Challenging assumptions about the role of technology in improving efficiency, almost two-thirds of business leaders (62%) say AI is increasing the need for human discussion and alignment.
The findings come from the UK Productivity Gap Index, a new study based on a survey of 1,000 UK business leaders and building on Northstar Travel Group’s PULSE Survey. Conducted in partnership with The Business of Events, it reveals how everyday collaboration challenges are quietly slowing organisations down.
While AI is widely adopted, many leaders say it is introducing new complexity. More than a third (36%) report AI has already had a major or significant operational impact, with a further 30% experiencing moderate disruption.
Face-to-face interaction remains central to how organisations navigate that complexity. Almost two-thirds (65%) of leaders say complex or sensitive decisions are made more quickly in person, rising to 82% for important decisions.
This added complexity isn’t without consequence. The research also found that UK businesses are losing the equivalent of a full working month each year because decisions take too long. Managers report losing an average of 3.9 hours every week to delayed or unclear decisions, adding up to 202 hours or 25 working days of lost productivity annually.

PROBLEM – Repeat word for word the part of the productivity survey report that opens with the words containing "Challenging assumptions about" and closes with "slowing organisations down.".

(Extracted data entries)
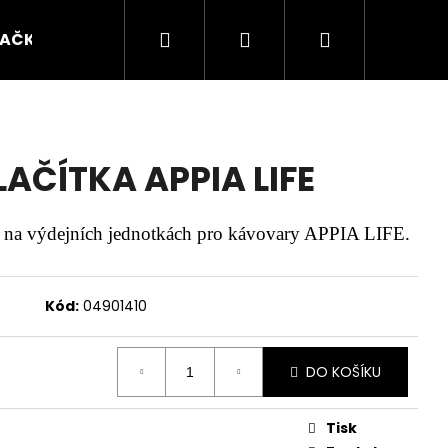
Hledat
Přihlášení
Nákupní
AČKY
Servis
košík
AČÍTKA APPIA LIFE
í na výdejních jednotkách pro kávovary APPIA LIFE.
Kód:
04901410
DO KOŠÍKU
Tisk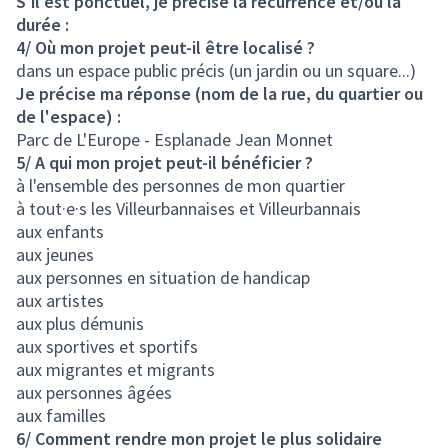
S'il est ponctuel, je précise la récurrence et/ou la
durée :
4/ Où mon projet peut-il être localisé ?
dans un espace public précis (un jardin ou un square...)
Je précise ma réponse (nom de la rue, du quartier ou
de l'espace) :
Parc de L'Europe - Esplanade Jean Monnet
5/ A qui mon projet peut-il bénéficier ?
à l'ensemble des personnes de mon quartier
à tout·e·s les Villeurbannaises et Villeurbannais
aux enfants
aux jeunes
aux personnes en situation de handicap
aux artistes
aux plus démunis
aux sportives et sportifs
aux migrantes et migrants
aux personnes âgées
aux familles
6/ Comment rendre mon projet le plus solidaire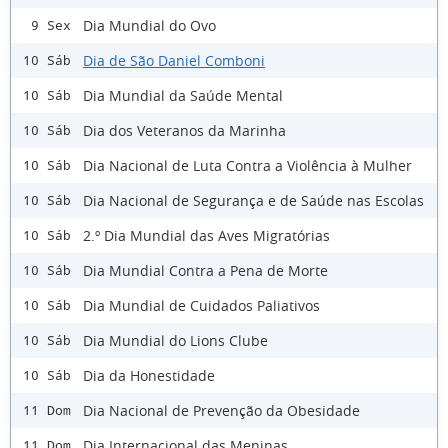
Dia Mundial do Ovo
9 Sex
Dia de São Daniel Comboni
10 Sáb
Dia Mundial da Saúde Mental
10 Sáb
Dia dos Veteranos da Marinha
10 Sáb
Dia Nacional de Luta Contra a Violência à Mulher
10 Sáb
Dia Nacional de Segurança e de Saúde nas Escolas
10 Sáb
2.º Dia Mundial das Aves Migratórias
10 Sáb
Dia Mundial Contra a Pena de Morte
10 Sáb
Dia Mundial de Cuidados Paliativos
10 Sáb
Dia Mundial do Lions Clube
10 Sáb
Dia da Honestidade
10 Sáb
Dia Nacional de Prevenção da Obesidade
11 Dom
Dia Internacional das Meninas
11 Dom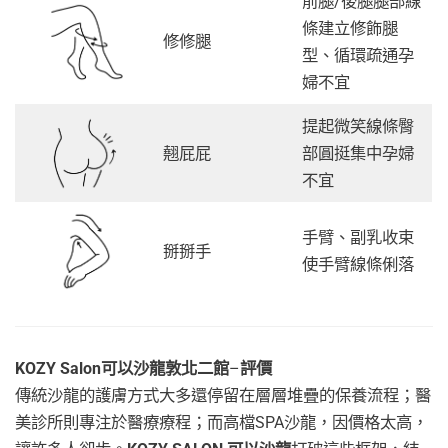
前腿/後腿腿部線
條建立修飾腿
修修腿
型、循環疏通孕
婦不宜
提起微笑線條臀
翹屁屁
部圓挺集中孕婦
不宜
手臂、副乳收束
掰掰手
使手臂線條俐落
KOZY Salon可以沙龍敦北二館
–
評價
傳統沙龍的護膚方式大多還停留在層層堆疊的保養流程；醫
美診所則專注於醫療療程；而高檔SPA沙龍，因價格太高，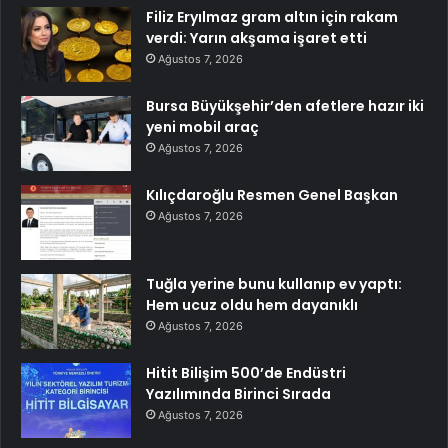
Filiz Eryılmaz gram altın için rakam
verdi: Yarın akşama işaret etti
Ağustos 7, 2026
Bursa Büyükşehir’den afetlere hazır iki
yeni mobil araç
Ağustos 7, 2026
Kılıçdaroğlu Resmen Genel Başkan
Ağustos 7, 2026
Tuğla yerine bunu kullanıp ev yaptı:
Hem ucuz oldu hem dayanıklı
Ağustos 7, 2026
Hitit Bilişim 500’de Endüstri
Yazılımında Birinci Sırada
Ağustos 7, 2026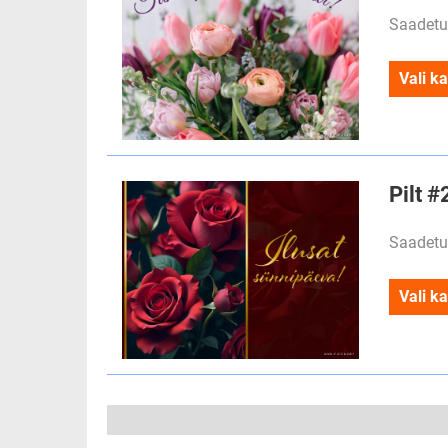
Saadetu
Vali ka
Pilt #
Saadetu
Vali ka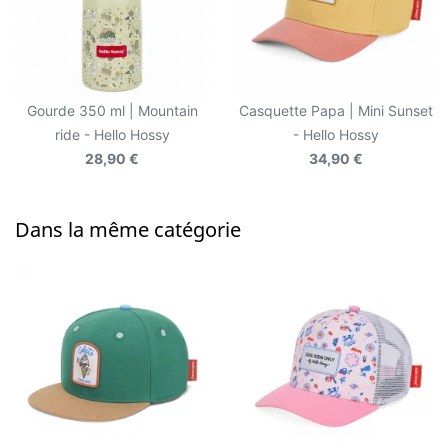
Gourde 350 ml | Mountain
Casquette Papa | Mini Sunset
ride - Hello Hossy
- Hello Hossy
28,90 €
34,90 €
Dans la même catégorie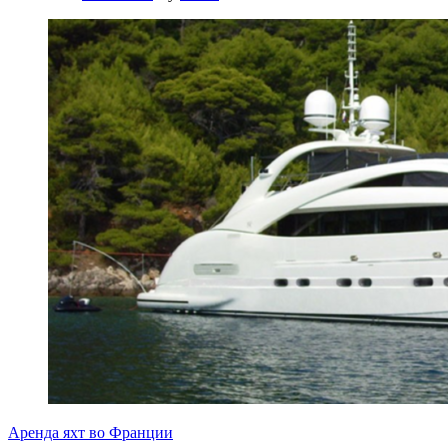
Аренда яхт во Франции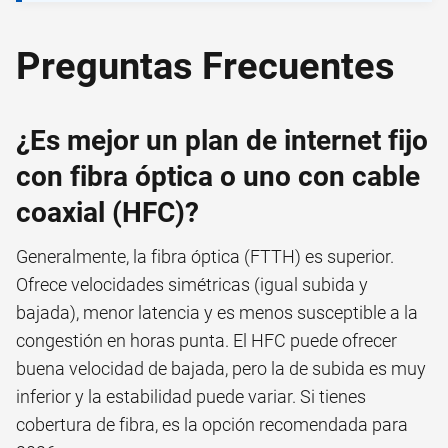
Preguntas Frecuentes
¿Es mejor un plan de internet fijo
con fibra óptica o uno con cable
coaxial (HFC)?
Generalmente, la fibra óptica (FTTH) es superior.
Ofrece velocidades simétricas (igual subida y
bajada), menor latencia y es menos susceptible a la
congestión en horas punta. El HFC puede ofrecer
buena velocidad de bajada, pero la de subida es muy
inferior y la estabilidad puede variar. Si tienes
cobertura de fibra, es la opción recomendada para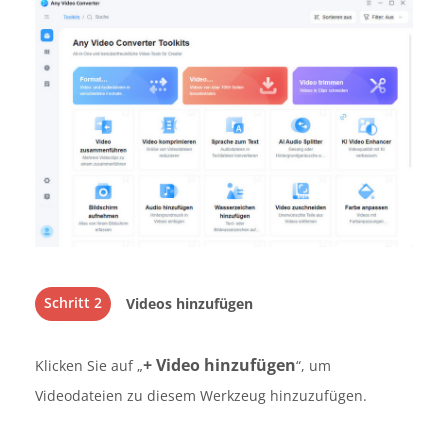
Schritt 2
Videos hinzufügen
+ Video hinzufügen
Klicken Sie auf „
“, um
Videodateien zu diesem Werkzeug hinzuzufügen.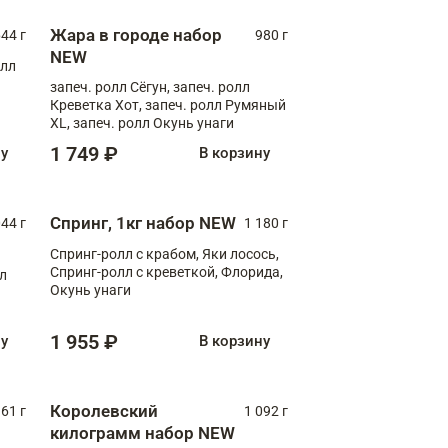
Жара в городе набор
44 г
980 г
NEW
олл
запеч. ролл Сёгун, запеч. ролл
Креветка Хот, запеч. ролл Румяный
XL, запеч. ролл Окунь унаги
1 749 ₽
ну
В корзину
Спринг, 1кг набор NEW
044 г
1 180 г
Спринг-ролл с крабом, Яки лосось,
Спринг-ролл с креветкой, Флорида,
лл
Окунь унаги
1 955 ₽
ну
В корзину
Королевский
61 г
1 092 г
килограмм набор NEW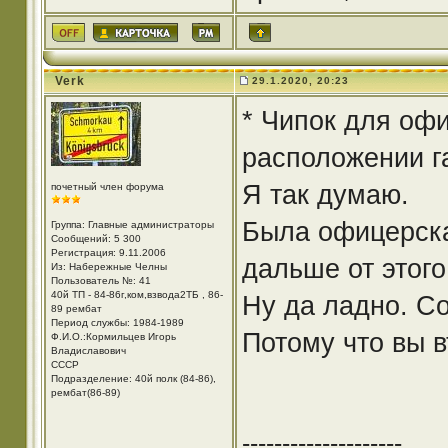
Verk
29.1.2020, 20:23
* Чипок для офи
расположении г
Я так думаю.
почетный член форума
Была офицерска
Группа: Главные администраторы
Сообщений: 5 300
Регистрация: 9.11.2006
дальше от этого
Из: Набережные Челны
Пользователь №: 41
40й ТП - 84-86г,ком,взвода2ТБ , 86-
Ну да ладно. Со
89 рембат
Период службы: 1984-1989
Потому что вы в
Ф.И.О.:Кормильцев Игорь
Владиславович
СССР
Подразделение: 40й полк (84-86),
рембат(86-89)
--------------------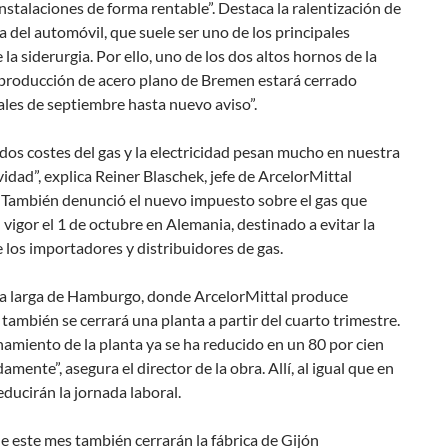
instalaciones de forma rentable”. Destaca la ralentización de
ia del automóvil, que suele ser uno de los principales
e la siderurgia. Por ello, uno de los dos altos hornos de la
 producción de acero plano de Bremen estará cerrado
ales de septiembre hasta nuevo aviso”.
dos costes del gas y la electricidad pesan mucho en nuestra
idad”, explica Reiner Blaschek, jefe de ArcelorMittal
 También denunció el nuevo impuesto sobre el gas que
 vigor el 1 de octubre en Alemania, destinado a evitar la
 los importadores y distribuidores de gas.
ría larga de Hamburgo, donde ArcelorMittal produce
también se cerrará una planta a partir del cuarto trimestre.
namiento de la planta ya se ha reducido en un 80 por cien
mente”, asegura el director de la obra. Allí, al igual que en
ducirán la jornada laboral.
de este mes también cerrarán la fábrica de Gijón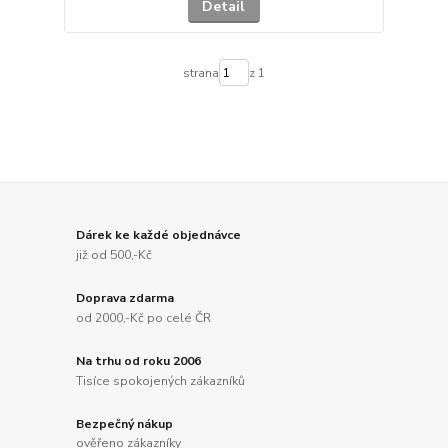
Detail
strana
z 1
Dárek ke každé objednávce
již od 500,-Kč
Doprava zdarma
od 2000,-Kč po celé ČR
Na trhu od roku 2006
Tisíce spokojených zákazníků
Bezpečný nákup
ověřeno zákazníky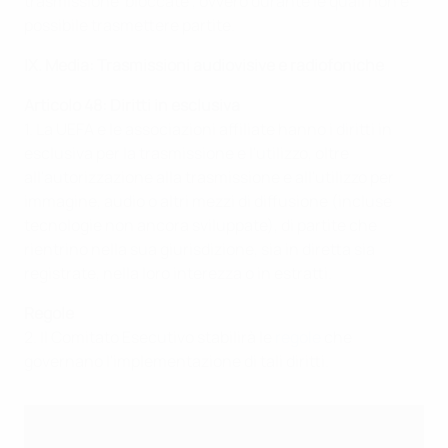
trasmissione 'bloccate', ovvero durante le quali non è
possibile trasmettere partite.
IX. Media:
Trasmissioni audiovisive e radiofoniche
Articolo 48:
Diritti in esclusiva
1. La UEFA e le associazioni affiliate hanno i diritti in
esclusiva per la trasmissione e l'utilizzo, oltre
all'autorizzazione alla trasmissione e all'utilizzo per
immagine, audio o altri mezzi di diffusione (incluse
tecnologie non ancora sviluppate), di partite che
rientrino nella sua giurisdizione, sia in diretta sia
registrate, nella loro interezza o in estratti.
Regole
2. Il Comitato Esecutivo stabilirà le
regole
che
governano l'implementazione di tali diritti.
Articolo 48.2
Implementazione regolamenti (Articolo 3)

SOLVED EXERCISE –
Challenging assumptions about the role of technology in improving efficiency, almost two-thirds of business leaders (62%) say AI is increasing the need for human discussion and alignment.
The findings come from the UK Productivity Gap Index, a new study based on a survey of 1,000 UK business leaders and building on Northstar Travel Group’s PULSE Survey. Conducted in partnership with The Business of Events, it reveals how everyday collaboration challenges are quietly slowing organisations down.